START Material provided

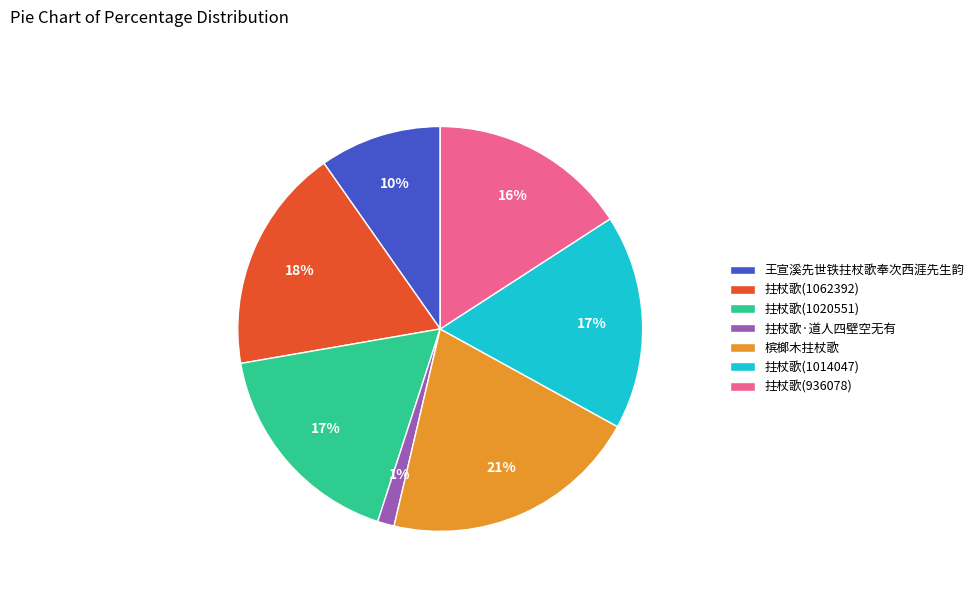

True or false: 拄杖歌(936078) accounts for 16% of the total.

True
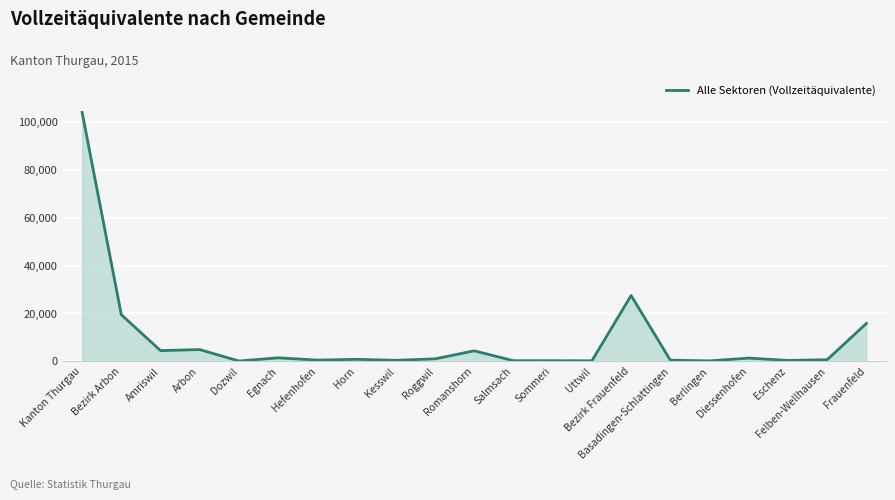

Which has a higher value, Egnach or Kesswil?

Egnach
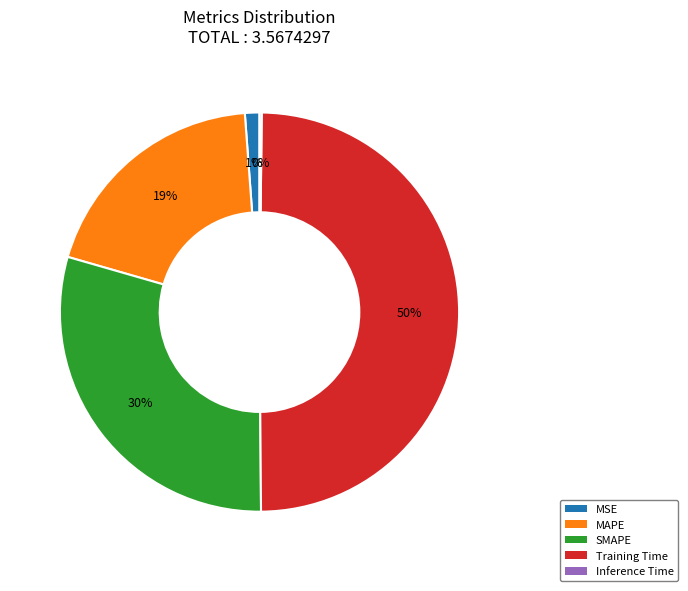

Does MSE account for over 50% of the chart?

No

END Material provided

* [Problem statement]
Turn the rows above into a numbered list with no blank lines, and leave out the pictures.

* [Exercise solution]
1. True or false: 拄杖歌(936078) accounts for 16% of the total.
2. True
3. Which has a higher value, Egnach or Kesswil?
4. Egnach
5. Does MSE account for over 50% of the chart?
6. No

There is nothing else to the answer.